My experience with my husband has been that he doesn't think a lot of the social/emotional work that I do is valuable - he views it more like a hobby. As if I like to research camps or buy birthday gifts for his parents. So it's been an uphill battle to get him to remember to do any of these tasks. It's as if he waxed the car every weekend, and thought that was really important, and then was upset when I didn't do it. You can't make someone want to perform tasks that they see little value in.
Counseling has also helped us have a safe space to discuss these issues. It's a lot less heated to save up my grievances and discuss them twice a month with our marriage counselor, rather than unload on him in the moment.
Remember that we're just one-two generations into this whole working mom thing, and it's a learning curve for everyone. Good luck to you.

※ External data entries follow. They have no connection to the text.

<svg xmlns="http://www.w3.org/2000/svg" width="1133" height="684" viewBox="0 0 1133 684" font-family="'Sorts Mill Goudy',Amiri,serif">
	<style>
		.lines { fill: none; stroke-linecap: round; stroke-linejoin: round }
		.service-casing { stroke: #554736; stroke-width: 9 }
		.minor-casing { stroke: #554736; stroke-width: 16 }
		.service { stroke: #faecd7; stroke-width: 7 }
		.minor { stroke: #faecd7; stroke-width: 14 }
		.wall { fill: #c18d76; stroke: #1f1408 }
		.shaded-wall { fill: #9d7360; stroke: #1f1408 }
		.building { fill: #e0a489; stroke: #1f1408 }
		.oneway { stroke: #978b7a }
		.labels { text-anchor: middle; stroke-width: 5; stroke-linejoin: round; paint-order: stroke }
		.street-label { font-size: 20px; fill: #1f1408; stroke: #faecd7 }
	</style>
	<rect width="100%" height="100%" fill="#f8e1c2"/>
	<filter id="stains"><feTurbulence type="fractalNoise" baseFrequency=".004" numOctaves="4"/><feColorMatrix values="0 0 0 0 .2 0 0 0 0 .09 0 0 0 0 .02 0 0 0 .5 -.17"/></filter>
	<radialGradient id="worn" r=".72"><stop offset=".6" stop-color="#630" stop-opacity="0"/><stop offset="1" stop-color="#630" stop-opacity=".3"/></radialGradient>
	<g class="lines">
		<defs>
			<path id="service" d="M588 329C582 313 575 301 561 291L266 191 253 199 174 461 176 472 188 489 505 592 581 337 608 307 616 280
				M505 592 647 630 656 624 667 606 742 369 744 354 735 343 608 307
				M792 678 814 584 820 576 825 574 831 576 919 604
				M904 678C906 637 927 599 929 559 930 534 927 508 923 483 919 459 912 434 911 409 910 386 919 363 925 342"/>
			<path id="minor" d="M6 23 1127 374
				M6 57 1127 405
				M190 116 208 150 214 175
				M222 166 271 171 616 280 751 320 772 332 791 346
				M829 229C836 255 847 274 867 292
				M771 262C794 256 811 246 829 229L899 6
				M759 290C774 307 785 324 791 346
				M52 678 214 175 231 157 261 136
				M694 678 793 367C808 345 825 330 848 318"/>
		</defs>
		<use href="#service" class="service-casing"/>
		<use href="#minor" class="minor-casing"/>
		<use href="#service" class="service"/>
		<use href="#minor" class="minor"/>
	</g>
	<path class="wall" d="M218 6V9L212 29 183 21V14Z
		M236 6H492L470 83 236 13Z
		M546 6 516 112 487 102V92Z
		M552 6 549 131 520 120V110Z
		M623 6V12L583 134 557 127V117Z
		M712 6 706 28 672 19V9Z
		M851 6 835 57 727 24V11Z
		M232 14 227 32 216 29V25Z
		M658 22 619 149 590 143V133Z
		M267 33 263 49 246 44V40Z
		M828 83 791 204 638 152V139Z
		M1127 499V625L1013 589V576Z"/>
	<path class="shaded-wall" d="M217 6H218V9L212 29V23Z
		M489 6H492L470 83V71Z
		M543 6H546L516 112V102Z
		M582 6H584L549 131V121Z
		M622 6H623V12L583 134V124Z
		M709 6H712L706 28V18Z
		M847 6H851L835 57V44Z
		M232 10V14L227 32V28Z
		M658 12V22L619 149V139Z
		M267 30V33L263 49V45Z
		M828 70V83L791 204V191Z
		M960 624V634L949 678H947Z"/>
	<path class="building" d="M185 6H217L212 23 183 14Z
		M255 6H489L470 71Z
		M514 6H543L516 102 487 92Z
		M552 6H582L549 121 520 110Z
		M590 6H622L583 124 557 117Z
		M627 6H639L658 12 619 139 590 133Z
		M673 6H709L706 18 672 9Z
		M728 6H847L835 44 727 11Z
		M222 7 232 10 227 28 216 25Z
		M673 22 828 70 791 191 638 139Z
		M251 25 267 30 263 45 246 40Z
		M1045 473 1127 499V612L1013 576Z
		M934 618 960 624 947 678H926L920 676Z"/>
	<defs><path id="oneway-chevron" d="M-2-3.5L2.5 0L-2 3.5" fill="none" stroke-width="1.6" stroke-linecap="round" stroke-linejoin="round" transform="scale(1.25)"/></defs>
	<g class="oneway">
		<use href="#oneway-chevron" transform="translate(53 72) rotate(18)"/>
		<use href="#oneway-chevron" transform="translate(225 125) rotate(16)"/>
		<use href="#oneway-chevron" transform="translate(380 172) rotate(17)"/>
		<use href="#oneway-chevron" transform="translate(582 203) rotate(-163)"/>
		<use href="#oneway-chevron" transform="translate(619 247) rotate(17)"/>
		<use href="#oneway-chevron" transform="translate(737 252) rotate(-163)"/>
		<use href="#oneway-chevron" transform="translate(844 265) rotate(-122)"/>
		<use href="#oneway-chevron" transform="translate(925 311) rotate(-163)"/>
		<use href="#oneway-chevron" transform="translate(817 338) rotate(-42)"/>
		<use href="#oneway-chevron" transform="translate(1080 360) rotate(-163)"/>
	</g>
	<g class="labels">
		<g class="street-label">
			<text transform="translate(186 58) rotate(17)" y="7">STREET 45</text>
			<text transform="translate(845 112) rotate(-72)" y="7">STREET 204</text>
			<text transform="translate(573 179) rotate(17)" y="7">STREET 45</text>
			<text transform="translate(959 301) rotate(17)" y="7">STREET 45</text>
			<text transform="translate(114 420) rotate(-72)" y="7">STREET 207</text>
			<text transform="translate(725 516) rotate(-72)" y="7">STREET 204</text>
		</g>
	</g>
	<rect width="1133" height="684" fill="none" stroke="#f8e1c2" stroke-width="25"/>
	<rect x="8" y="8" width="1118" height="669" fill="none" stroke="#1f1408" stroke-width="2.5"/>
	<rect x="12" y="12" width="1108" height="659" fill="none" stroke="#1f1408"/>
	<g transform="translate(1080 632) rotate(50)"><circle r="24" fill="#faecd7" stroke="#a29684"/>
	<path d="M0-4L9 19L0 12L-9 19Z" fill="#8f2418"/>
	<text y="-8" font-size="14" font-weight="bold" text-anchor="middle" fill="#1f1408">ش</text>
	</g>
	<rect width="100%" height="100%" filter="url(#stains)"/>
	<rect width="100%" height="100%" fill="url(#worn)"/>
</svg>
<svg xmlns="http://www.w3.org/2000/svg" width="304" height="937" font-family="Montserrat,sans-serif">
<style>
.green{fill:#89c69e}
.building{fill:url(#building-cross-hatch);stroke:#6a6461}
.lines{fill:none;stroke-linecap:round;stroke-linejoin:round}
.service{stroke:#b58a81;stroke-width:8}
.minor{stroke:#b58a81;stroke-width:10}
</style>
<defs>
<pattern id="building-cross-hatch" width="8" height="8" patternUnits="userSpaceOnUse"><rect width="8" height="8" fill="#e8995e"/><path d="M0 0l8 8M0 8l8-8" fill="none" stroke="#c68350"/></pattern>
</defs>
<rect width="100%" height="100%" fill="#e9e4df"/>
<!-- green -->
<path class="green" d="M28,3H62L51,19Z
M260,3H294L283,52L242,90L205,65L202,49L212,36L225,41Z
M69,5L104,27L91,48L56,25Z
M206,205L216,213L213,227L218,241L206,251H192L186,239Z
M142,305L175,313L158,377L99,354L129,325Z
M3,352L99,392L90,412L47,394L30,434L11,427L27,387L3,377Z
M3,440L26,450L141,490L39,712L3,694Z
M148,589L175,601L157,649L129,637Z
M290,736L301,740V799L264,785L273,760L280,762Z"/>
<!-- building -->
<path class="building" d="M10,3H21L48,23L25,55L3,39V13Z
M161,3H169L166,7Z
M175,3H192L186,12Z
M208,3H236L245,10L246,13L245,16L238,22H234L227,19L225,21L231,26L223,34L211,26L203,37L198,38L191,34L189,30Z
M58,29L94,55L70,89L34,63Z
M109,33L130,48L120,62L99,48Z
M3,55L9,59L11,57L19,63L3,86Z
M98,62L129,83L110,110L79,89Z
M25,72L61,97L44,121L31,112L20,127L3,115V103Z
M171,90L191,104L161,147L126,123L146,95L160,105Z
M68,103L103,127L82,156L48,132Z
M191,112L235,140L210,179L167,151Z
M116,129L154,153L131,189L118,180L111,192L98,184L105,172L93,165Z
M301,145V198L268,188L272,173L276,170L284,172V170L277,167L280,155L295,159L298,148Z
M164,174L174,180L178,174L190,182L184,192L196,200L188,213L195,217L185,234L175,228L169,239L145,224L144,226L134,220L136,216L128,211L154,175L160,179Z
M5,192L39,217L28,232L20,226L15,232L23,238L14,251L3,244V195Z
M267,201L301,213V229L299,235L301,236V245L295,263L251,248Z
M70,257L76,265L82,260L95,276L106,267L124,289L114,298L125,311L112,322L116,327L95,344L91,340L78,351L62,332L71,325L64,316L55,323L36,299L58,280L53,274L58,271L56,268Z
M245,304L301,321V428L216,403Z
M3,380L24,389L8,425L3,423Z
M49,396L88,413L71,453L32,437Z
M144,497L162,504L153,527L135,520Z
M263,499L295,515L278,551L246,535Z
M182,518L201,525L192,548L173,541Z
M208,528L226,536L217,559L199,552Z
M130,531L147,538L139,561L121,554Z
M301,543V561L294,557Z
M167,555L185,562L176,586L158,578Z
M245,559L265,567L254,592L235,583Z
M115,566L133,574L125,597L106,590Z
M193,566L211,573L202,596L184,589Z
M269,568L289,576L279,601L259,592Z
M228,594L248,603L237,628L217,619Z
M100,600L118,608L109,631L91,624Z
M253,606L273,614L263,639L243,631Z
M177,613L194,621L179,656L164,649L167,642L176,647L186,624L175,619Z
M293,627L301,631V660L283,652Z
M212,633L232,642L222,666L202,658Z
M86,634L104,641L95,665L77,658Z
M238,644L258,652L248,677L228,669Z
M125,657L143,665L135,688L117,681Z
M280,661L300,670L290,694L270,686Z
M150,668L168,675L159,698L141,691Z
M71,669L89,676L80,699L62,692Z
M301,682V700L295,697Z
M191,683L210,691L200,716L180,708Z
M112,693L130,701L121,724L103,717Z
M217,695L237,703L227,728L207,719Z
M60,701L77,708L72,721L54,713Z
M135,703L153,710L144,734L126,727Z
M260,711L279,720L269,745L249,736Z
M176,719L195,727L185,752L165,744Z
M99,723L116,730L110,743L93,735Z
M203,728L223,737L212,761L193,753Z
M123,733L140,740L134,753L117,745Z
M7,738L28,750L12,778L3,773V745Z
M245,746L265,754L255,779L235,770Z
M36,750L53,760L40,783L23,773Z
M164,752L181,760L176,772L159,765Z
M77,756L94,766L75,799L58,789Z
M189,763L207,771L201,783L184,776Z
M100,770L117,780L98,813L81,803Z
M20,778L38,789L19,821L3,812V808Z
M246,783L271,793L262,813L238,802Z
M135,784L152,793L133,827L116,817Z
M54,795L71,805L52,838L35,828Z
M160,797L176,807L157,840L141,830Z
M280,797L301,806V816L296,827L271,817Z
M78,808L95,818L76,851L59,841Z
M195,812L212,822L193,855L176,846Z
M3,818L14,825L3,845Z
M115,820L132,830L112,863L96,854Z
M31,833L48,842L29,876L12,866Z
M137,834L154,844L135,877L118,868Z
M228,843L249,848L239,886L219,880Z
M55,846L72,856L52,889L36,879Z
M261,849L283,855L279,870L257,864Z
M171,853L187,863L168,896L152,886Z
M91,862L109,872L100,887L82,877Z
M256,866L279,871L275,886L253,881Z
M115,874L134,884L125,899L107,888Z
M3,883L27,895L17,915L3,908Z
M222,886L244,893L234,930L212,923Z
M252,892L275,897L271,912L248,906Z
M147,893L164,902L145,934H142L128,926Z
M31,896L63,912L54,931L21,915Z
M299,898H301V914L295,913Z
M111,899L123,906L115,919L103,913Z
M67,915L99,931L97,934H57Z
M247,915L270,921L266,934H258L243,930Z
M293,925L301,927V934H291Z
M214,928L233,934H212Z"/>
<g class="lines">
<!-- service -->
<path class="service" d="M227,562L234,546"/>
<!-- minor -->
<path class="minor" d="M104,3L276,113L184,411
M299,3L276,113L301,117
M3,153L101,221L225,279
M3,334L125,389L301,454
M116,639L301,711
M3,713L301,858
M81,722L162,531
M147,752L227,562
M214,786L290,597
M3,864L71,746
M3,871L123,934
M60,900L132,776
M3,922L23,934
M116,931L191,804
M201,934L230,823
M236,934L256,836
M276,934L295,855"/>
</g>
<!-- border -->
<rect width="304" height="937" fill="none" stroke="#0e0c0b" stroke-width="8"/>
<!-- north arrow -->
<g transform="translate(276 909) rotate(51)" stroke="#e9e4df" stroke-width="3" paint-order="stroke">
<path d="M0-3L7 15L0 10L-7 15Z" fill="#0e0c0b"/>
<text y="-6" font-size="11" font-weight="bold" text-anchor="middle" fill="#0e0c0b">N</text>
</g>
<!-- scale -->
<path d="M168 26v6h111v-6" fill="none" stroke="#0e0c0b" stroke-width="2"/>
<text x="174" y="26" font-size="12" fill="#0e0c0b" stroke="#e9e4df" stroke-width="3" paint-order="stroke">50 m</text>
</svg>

Anonymous wrote:Anonymous wrote:Didn't we already have this conversation...multiple times? He ain't doing jack. Get used to it.
And for poster #2 - many of OP's example require mental labor. Would you rather be sipping margaritas on a lounger by the pool or pouring over a digital calendar trying to see when Kid A is free from soccer camp and you aren't going on a grocery run to see when you can schedule the orthodontist trip you forgot?
One example is called relaxing.
The other is called labor. Which adds up into fatigue and exhaustion.
This is life, a very basic and easy first world life at that.. You have to think. Life is not sitting on a chair drinking yourself or pickled. There is nothing challenging about making a shopping list, finding one of hundreds of pediatricians in the area, or scheduling camp. Hard mental work is performing hand surgery, rewiring your homes electric, searching for fresh water daily for your family, hard is having a tooth ache and no access to a dentist, hard is or rebuilding an engine. Deciding between YMCA or art camp is not a struggle. Unless you are mentally challenged.
Anonymous wrote:None of that stuff is really mental work. I’m the dad and I routinely do all that stuff and also plan vacations and work a job. Big deal. It’s called life.